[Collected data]
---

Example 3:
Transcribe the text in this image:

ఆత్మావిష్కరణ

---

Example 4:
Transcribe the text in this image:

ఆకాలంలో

Your task
Would you write out all the records exactly as they read?

Task answer
---

Example 3:
Transcribe the text in this image:

ఆత్మావిష్కరణ

---

Example 4:
Transcribe the text in this image:

ఆకాలంలో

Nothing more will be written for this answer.